The Honeyeater by Jessie Tu
Jessie Tu’s debut, A Lonely Girl is a Dangerous Thing, was a runaway success during the difficult year for debut books that was 2020. It was shortlisted that year for the Readings Prize for New Australian Fiction, and right from the opening pages of The Honeyeater it’s easy to remember why. Tu’s writing skills are on full display in this ambitious work. Tu sets her readers on course to tackle some big issues alongside her, focussing on the power structures that affect the book’s characters professionally and personally: racism, sexism, family, ego and more.
Tu takes us into the world of our narrator Fay, a young translator whose life revolves around her single mother, who she lives with, her work at the university in the translation department under her seemingly charming mentor and the married man she has recently ended an affair with.
A novel in three parts, the bulk of the first part is set in France, where Fay has brought her mother on a birthday trip, ‘as a romantic offering’. It is a ‘mid-range tour’ as she cannot afford more on her meagre salary, but fortunately her mother is not precious.

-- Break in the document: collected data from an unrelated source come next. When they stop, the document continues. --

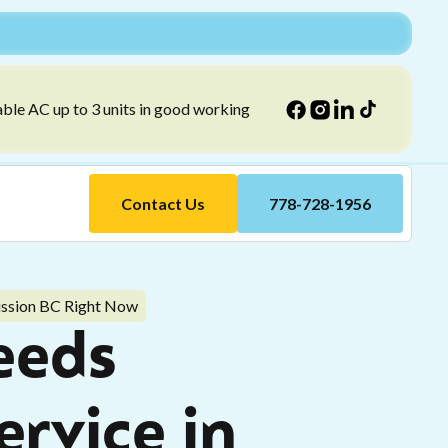
able AC up to 3 units in good working
Contact Us
778-728-1956
ission BC Right Now
eeds
rvice in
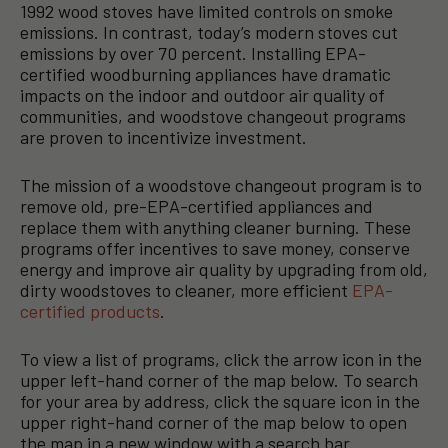
1992 wood stoves have limited controls on smoke
emissions. In contrast, today’s modern stoves cut
emissions by over 70 percent. Installing EPA-
certified woodburning appliances have dramatic
impacts on the indoor and outdoor air quality of
communities, and woodstove changeout programs
are proven to incentivize investment.
The mission of a woodstove changeout program is to
remove old, pre-EPA-certified appliances and
replace them with anything cleaner burning. These
programs offer incentives to save money, conserve
energy and improve air quality by upgrading from old,
dirty woodstoves to cleaner, more efficient
EPA-
certified products
.
To view a list of programs, click the arrow icon in the
upper left-hand corner of the map below. To search
for your area by address, click the square icon in the
upper right-hand corner of the map below to open
the map in a new window with a search bar.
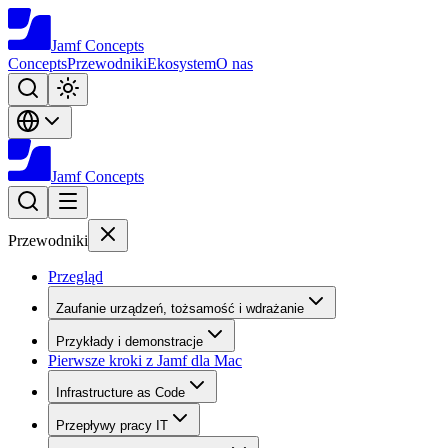
Jamf
Concepts
Concepts
Przewodniki
Ekosystem
O nas
Jamf
Concepts
Przewodniki
Przegląd
Zaufanie urządzeń, tożsamość i wdrażanie
Przykłady i demonstracje
Pierwsze kroki z Jamf dla Mac
Infrastructure as Code
Przepływy pracy IT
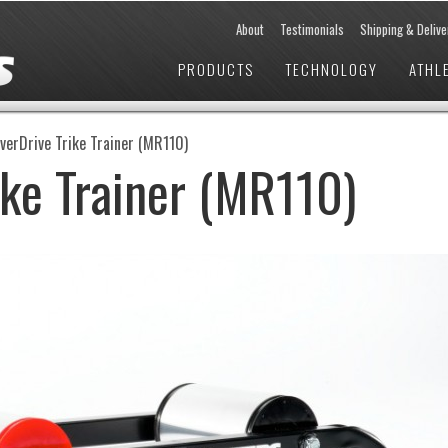
About
Testimonials
Shipping & Delive
PRODUCTS
TECHNOLOGY
ATHL
verDrive Trike Trainer (MR110)
ike Trainer (MR110)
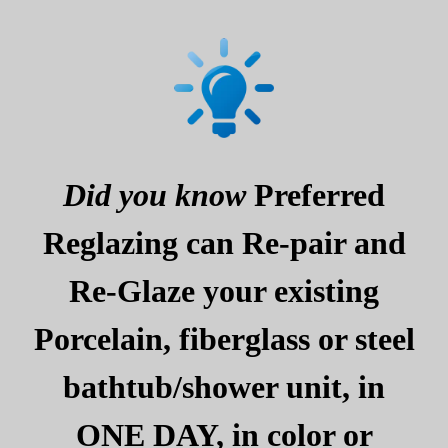
Did you know
Preferred
Reglazing can Re-pair and
Re-Glaze your existing
Porcelain, fiberglass or steel
bathtub/shower unit, in
ONE DAY, in color or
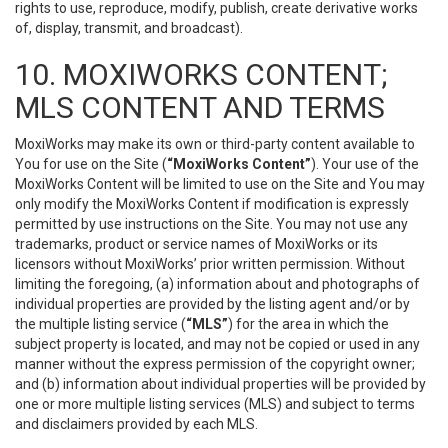
rights to use, reproduce, modify, publish, create derivative works
of, display, transmit, and broadcast).
10. MOXIWORKS CONTENT;
MLS CONTENT AND TERMS
MoxiWorks may make its own or third-party content available to
You for use on the Site (
“MoxiWorks Content”
). Your use of the
MoxiWorks Content will be limited to use on the Site and You may
only modify the MoxiWorks Content if modification is expressly
permitted by use instructions on the Site. You may not use any
trademarks, product or service names of MoxiWorks or its
licensors without MoxiWorks’ prior written permission. Without
limiting the foregoing, (a) information about and photographs of
individual properties are provided by the listing agent and/or by
the multiple listing service (
“MLS”
) for the area in which the
subject property is located, and may not be copied or used in any
manner without the express permission of the copyright owner;
and (b) information about individual properties will be provided by
one or more multiple listing services (MLS) and subject to terms
and disclaimers provided by each MLS.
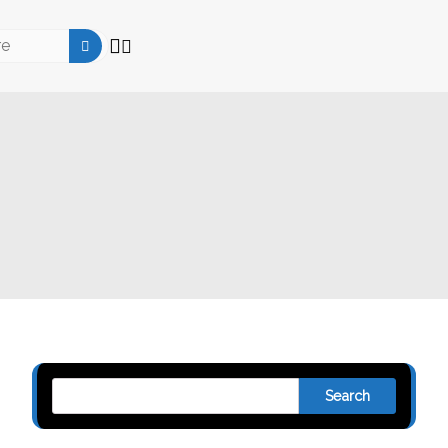
Search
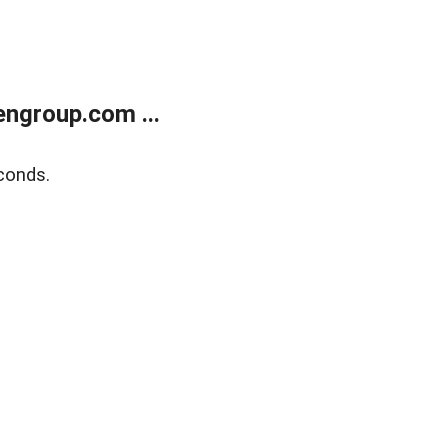
ngroup.com ...
conds.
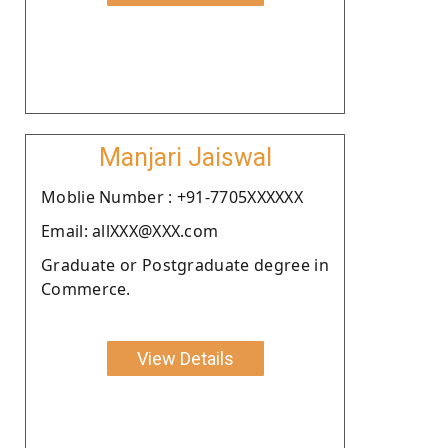
Manjari Jaiswal
Moblie Number : +91-7705XXXXXX
Email: allXXX@XXX.com
Graduate or Postgraduate degree in
Commerce.
View Details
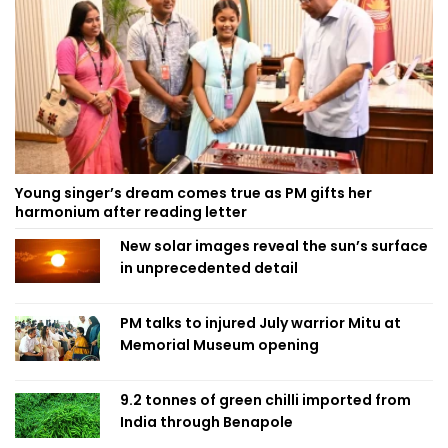
Young singer’s dream comes true as PM gifts her
harmonium after reading letter
New solar images reveal the sun’s surface
in unprecedented detail
PM talks to injured July warrior Mitu at
Memorial Museum opening
9.2 tonnes of green chilli imported from
India through Benapole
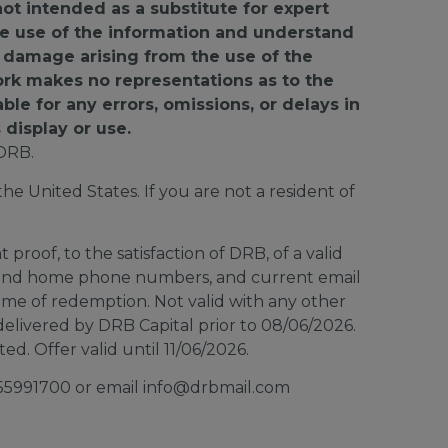
not intended as a substitute for expert
 the use of the information and understand
or damage arising from the use of the
ork makes no representations as to the
able for any errors, omissions, or delays in
 display or use.
DRB.
e United States. If you are not a resident of
proof, to the satisfaction of DRB, of a valid
ar and home phone numbers, and current email
time of redemption. Not valid with any other
elivered by DRB Capital prior to 08/06/2026.
d. Offer valid until 11/06/2026.
8555991700 or email info@drbmail.com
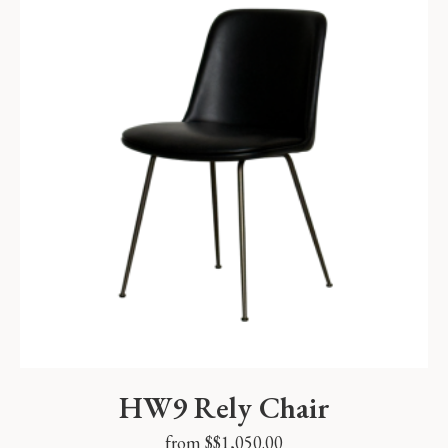
HW9 Rely Chair
from $
$
1,050.00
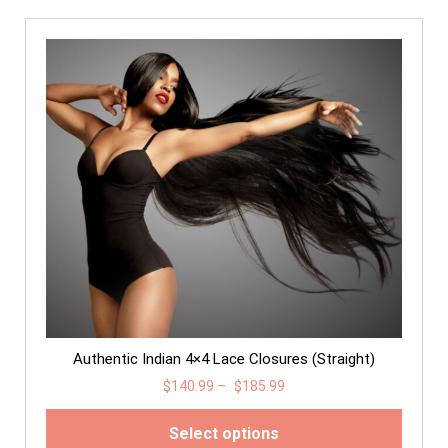
Authentic Indian 4×4 Lace Closures (Straight)
$
140.99
–
$
185.99
Select options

As Fay takes in the sights of France and works diligently on her first solo translation of a book, the reader, through small observations, soon discovers all is not as it seems.
Towards the end of the trip, Fay learns some terrible news that is set to upend her life. She does not know what she is returning to in Australia, but it feels like she is entering hostile territory. Even as her dreams seemingly play out, including a spot at the coveted conference in Taipei, it becomes apparent that she and her mentor are most likely in an intense game of chess. With each confrontation, revelation and tactical move, the reader is reminded that power is always at play, and it favours a certain kind of person.